This was what they did in Paris, she said to him, these strange Frenchmen, they left their hats on the floor so everyone could see their names in gilt letters written on the band – she spent her first weeks in town convinced that everyone was called Ruget, which was the name of the hatter. She laughed. Tra la la. Then she paused, rising in a rustle of silk, as though arrested, briefly, by the sight of his lap.

Easy.

She pulled the shirt, with rough fingers, up the length of his back.

Seven:

She arched her own back and said, 'Oh'.

Everyone must take a lover, so they would know how to sigh and when to turn. It was an investment. Everyone should love once; there was no other way to learn. Eliza had wanted to love sweetly, hopelessly, but she loved like bad weather. And she only loved once. There was no use closing your eyes and thinking it was him. There was no use closing your eyes and thinking.

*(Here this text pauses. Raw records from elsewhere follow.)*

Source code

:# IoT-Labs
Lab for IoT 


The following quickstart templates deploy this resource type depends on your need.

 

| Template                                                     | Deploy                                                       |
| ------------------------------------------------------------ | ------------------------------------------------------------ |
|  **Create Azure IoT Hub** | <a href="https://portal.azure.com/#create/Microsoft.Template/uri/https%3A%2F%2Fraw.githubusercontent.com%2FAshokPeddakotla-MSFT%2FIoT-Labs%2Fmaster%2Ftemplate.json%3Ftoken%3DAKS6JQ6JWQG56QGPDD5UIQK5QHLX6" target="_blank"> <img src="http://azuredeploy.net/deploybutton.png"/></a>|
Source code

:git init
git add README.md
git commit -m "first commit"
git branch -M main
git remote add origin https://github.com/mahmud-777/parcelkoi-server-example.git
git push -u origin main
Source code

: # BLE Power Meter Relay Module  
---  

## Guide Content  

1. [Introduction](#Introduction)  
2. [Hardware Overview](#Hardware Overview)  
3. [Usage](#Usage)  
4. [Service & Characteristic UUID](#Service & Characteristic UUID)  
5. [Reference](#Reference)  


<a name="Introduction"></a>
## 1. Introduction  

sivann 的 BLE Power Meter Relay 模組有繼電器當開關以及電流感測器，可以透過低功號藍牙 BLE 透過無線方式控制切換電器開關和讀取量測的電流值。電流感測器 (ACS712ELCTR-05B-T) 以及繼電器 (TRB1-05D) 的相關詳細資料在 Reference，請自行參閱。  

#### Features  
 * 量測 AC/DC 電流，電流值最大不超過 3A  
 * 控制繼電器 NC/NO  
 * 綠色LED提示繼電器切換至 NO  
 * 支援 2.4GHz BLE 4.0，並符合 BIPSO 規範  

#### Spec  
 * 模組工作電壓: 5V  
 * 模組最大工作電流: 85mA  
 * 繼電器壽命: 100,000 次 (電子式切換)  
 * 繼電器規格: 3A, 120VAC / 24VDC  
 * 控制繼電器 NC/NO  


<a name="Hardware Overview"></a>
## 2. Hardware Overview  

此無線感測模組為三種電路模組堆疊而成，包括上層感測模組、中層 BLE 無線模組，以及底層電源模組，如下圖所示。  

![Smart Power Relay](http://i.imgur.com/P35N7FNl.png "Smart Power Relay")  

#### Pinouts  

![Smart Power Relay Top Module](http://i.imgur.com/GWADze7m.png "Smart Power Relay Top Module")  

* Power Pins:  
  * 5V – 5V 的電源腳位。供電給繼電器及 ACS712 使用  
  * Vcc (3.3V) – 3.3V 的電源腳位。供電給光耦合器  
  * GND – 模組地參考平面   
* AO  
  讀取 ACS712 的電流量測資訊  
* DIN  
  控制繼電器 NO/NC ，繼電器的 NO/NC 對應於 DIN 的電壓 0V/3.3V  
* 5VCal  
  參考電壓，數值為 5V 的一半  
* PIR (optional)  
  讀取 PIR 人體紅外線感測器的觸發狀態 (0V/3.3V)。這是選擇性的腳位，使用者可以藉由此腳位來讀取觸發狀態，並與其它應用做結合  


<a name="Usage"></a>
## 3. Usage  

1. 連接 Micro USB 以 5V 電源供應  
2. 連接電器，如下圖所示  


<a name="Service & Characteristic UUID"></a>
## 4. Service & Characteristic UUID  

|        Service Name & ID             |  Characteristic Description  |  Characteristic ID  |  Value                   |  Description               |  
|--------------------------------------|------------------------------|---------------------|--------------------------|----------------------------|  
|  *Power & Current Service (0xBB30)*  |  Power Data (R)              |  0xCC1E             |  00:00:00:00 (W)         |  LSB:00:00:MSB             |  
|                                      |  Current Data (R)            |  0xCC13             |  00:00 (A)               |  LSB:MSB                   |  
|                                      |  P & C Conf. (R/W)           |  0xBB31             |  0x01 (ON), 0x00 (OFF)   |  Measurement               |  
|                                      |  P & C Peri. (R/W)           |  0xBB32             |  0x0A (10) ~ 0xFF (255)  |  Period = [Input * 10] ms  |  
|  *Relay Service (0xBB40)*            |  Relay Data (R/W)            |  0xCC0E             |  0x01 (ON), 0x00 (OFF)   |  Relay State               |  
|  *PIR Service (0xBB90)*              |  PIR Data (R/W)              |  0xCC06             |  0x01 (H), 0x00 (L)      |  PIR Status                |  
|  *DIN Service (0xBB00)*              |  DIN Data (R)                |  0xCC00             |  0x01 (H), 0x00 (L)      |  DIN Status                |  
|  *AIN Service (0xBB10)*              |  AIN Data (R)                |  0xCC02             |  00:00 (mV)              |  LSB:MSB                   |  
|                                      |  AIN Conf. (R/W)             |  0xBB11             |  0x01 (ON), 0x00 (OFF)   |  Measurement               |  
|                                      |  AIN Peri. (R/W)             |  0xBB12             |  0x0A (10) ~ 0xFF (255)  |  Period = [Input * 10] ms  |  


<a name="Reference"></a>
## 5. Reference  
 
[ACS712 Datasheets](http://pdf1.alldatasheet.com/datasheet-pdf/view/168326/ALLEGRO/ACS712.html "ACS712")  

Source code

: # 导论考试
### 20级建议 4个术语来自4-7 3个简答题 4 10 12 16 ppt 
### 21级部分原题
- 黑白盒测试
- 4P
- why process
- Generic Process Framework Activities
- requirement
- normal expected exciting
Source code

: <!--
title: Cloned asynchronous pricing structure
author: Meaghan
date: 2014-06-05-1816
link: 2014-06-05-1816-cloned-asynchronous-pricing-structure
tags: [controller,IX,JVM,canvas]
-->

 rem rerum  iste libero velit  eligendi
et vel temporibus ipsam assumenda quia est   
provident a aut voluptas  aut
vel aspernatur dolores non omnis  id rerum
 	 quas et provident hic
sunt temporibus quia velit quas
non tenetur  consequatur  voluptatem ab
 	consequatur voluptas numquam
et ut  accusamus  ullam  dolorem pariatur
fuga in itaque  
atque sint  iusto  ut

But she did close her eyes, and saw Lopez's head briefly above her, his eyes red coals, his brain molten, his hair black flames. She opened them again, quickly, and was relieved to see flesh. Only flesh. Francine, outside, forgetting to bank the fire for the morning, as she always did.

Eight:

Who was counting?

She was counting. The first man in Paris, the second man in Paris, two men in Algeria, a man in Folkestone, Kent. Outside, Francine was clearing away the card table as, above her, Lopez held his breath. Silence. The clock on the mantel had stopped. She counted them out to herself. The man who gave her the sapphires, the man who gave her the bed. Two men in Algeria, a man in Folkestone, Kent. Their memories rising now, as a scent might rise when you crush a flower. Each time he drew back, a name provoked – Raspail, Quatrefages, Misha, Bennett – and then hammered home.